__課題 1__:
記録の先頭の行から「scientific name: Hackelia deflexa」を含む行までを、両端の行も含め、1行を1つの文字列とするJSONリストに変換せよ。空行は入れない。
__課題 2__:
米国大学へのサッカー進学を扱った本文を、最後の文の後から書き続けてください。

__本文__:
2018年7月、また一人の日本人女子サッカー生徒がアメリカの門をたたいた。山田ひかり(以下「ひかりさん」)。静岡県静岡市で生まれ育った彼女は、今年の3月に常葉大学附属橘高等部を卒業。米国大学への進学に必須となるTOEFLの壁を見事クリアし、高校卒業後わずか4ヶ月にして、全米体育協会1部(通称:NCAA D1)に所属するケンタッキー大学へのスポーツ進学を果たした。ケンタッキー大学では女子サッカー部に所属するひかりさんは現在、8月中旬から開幕するリーグ戦に向けてトレーニングに励んでいる。いまだ前例のない"スポーツ留学生による高卒でのD1大学現役合格"を実現させた彼女の、これまでの軌跡を振り返る。
米国大学女子サッカーセレクションキャンプへの参加
米大進学への道を切り開く
ひかりさんがアメリカへの道を切り開くきっかとなったのが、2017年3月に長野県にて実施された「米国大学女子サッカーセレクションキャンプ」だった。イベントのコンセプトとして"スポーツを通してのグローバル人材の発掘と海外進出支援"を掲げるこちらのセレクションは、日本人女子サッカー生徒のリクルートに興味を持つ米国大学女子サッカー部のコーチ陣が来日し、高校卒業後の米国大学サッカー進学を目指す日本の高校生達のプレーを直接視察するというものだった。このセレクションを通して見事大学コーチ陣より実力が認められた参加者には、大学経費が免除の対象となるスポーツ奨学金(返済不要)を受けての大学進学オファーが与えられる。オファーを受けた生徒は、大学入学時期までに学校が指定するTOEFLスコアを取得することで、奨学金を受けての大学進学を実現させることができる。未来ある日本の若者に留学の機会を与える、それが本セレクションの最大の狙いであった。


ひかりさんが参加したこの年のセレクションには、日本全国から60名の選手が集結。米国から来日した5名のコーチ陣(参加大学:ケンタッキー大学、オレゴン大学、アイダホ州立大学、ハワイ大学マノア校)の前で2日間に渡り、米国行きのチケットをかけてアピールに励んだ。その結果、ひかりさんは見事ケンタッキー大学より全額免除の奨学金(米国ではフルスカラシップと呼ばれる)オファーを獲得。

__提供資料__:
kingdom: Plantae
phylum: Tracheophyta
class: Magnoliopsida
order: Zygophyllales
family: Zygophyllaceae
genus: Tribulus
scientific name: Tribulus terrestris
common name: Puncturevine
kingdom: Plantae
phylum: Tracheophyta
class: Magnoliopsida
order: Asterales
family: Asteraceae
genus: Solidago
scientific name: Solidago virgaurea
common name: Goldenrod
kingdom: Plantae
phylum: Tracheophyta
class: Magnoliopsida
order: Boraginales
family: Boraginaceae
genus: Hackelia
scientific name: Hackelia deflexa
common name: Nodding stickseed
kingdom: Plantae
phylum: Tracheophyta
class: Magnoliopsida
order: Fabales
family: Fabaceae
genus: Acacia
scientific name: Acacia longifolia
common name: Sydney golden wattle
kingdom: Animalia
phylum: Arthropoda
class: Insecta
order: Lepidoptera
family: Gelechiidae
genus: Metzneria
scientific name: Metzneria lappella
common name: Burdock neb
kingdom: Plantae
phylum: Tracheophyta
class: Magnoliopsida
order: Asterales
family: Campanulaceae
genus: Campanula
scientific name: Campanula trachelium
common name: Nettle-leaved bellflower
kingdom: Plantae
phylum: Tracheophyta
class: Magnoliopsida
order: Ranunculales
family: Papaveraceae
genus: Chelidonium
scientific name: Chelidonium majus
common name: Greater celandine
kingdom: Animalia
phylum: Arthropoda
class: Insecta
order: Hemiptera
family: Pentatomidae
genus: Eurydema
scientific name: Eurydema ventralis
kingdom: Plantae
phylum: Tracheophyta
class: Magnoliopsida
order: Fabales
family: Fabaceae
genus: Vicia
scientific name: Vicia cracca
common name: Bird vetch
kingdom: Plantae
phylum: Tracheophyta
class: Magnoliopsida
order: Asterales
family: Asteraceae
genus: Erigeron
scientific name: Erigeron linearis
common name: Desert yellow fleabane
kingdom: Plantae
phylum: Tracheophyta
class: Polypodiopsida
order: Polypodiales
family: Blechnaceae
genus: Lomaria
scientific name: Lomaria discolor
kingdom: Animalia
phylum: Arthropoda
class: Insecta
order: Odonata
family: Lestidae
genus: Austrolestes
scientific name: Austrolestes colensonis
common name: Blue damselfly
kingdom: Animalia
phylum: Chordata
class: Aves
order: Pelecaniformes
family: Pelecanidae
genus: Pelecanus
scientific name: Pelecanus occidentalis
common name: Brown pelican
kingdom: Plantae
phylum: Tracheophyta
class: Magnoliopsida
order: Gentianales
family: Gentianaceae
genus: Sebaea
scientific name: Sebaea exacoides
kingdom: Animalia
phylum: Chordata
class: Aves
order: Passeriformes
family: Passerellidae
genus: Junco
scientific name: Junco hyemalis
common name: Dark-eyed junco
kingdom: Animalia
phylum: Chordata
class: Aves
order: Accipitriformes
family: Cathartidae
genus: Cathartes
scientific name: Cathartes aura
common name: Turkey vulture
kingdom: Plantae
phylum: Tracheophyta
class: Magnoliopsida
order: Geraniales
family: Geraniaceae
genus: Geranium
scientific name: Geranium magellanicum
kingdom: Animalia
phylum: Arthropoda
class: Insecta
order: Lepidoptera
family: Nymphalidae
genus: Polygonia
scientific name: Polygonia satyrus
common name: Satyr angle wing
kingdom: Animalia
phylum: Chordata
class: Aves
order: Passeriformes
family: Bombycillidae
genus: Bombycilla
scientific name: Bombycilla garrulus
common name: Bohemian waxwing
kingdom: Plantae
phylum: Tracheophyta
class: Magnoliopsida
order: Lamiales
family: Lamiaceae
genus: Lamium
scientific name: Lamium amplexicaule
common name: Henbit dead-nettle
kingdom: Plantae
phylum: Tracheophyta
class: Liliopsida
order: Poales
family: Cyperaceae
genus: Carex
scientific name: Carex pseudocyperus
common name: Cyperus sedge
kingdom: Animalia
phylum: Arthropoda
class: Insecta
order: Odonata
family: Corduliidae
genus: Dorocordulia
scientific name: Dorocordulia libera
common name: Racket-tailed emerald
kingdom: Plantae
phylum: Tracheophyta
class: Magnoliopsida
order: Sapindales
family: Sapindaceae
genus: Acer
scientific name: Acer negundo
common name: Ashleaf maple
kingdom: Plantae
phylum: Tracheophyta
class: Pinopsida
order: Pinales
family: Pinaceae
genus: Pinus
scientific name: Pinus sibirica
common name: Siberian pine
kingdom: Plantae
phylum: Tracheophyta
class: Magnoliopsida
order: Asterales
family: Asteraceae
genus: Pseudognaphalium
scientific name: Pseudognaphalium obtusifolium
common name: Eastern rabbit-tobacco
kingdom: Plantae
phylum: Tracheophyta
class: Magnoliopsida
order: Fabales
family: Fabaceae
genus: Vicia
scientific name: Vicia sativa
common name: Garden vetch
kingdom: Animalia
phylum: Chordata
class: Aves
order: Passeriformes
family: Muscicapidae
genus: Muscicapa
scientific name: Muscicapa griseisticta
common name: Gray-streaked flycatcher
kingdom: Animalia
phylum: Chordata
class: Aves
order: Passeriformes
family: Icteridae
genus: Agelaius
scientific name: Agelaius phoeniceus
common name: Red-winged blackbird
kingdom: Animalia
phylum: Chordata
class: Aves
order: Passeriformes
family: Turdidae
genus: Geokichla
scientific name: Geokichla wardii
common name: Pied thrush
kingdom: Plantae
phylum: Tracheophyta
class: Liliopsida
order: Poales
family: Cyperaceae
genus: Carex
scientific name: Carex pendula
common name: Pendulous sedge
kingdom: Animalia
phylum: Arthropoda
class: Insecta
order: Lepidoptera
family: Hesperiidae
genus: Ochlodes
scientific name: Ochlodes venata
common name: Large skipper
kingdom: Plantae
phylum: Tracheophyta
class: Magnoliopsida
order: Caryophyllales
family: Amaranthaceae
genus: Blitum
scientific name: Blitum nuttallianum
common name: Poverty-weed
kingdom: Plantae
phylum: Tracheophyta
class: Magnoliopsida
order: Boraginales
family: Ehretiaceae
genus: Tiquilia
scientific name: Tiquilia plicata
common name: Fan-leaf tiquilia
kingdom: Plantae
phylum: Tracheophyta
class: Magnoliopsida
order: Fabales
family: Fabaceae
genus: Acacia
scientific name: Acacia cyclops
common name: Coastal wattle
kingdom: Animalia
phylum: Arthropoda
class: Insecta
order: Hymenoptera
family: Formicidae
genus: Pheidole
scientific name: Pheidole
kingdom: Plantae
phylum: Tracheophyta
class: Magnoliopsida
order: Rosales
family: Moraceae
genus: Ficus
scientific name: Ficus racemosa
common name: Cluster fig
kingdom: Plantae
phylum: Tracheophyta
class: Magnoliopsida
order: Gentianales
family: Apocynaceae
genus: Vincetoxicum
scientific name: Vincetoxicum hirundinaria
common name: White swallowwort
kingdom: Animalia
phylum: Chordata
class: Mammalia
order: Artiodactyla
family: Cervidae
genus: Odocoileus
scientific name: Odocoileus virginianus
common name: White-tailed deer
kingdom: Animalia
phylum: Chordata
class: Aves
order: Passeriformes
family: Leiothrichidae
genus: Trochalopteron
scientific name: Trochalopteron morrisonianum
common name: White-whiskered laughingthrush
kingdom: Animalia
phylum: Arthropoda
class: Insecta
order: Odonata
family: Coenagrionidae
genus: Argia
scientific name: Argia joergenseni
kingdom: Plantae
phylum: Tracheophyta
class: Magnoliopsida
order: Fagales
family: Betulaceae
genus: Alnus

__最終解答 1__:
[
  "kingdom: Plantae",
  "phylum: Tracheophyta",
  "class: Magnoliopsida",
  "order: Zygophyllales",
  "family: Zygophyllaceae",
  "genus: Tribulus",
  "scientific name: Tribulus terrestris",
  "common name: Puncturevine",
  "kingdom: Plantae",
  "phylum: Tracheophyta",
  "class: Magnoliopsida",
  "order: Asterales",
  "family: Asteraceae",
  "genus: Solidago",
  "scientific name: Solidago virgaurea",
  "common name: Goldenrod",
  "kingdom: Plantae",
  "phylum: Tracheophyta",
  "class: Magnoliopsida",
  "order: Boraginales",
  "family: Boraginaceae",
  "genus: Hackelia",
  "scientific name: Hackelia deflexa"
]

__最終解答 2__:
「ケンタッキー大学よりお話を受けたとき、迷うことなく進学を決心しました。こんなに素晴らしいチャンスは誰でも巡って来るものではないですし、日本だけにとどまらず海外に進出することで、サッカー面だけでなく人としても大きく成長できる決断だと思ったからです。私は、サッカーに励む多くの高校生が、サッカー選手になる・なでしこジャパンに選ばれるという通過点の夢ばかりを考えている気がします。私も同じでした。しかし、サッカー引退後を考えたとき、毎日のようにサッカーばかりをやって来た自分には、サッカー以外に何も残るものがないと考えました。そういう意味でもアメリカ留学は、新しい何かを見つける絶好の機会だと思いました。もちろん、この話を周りの方にお話ししたとき、全ての方が賛成したわけではありません。しかし、家族の支えもあり、留学への思いは強くなるばかりでした。今では多くの方に応援していただき、改めてこの選択で良かったなと思います。」(山田ひかり、ケンタッキー大学女子サッカー部)
セレクションへの参加については、一切両親に相談しなかったというひかりさん。自らの手で掴んだ千載一遇のチャンス。人生のターニングポイントは早くも訪れた。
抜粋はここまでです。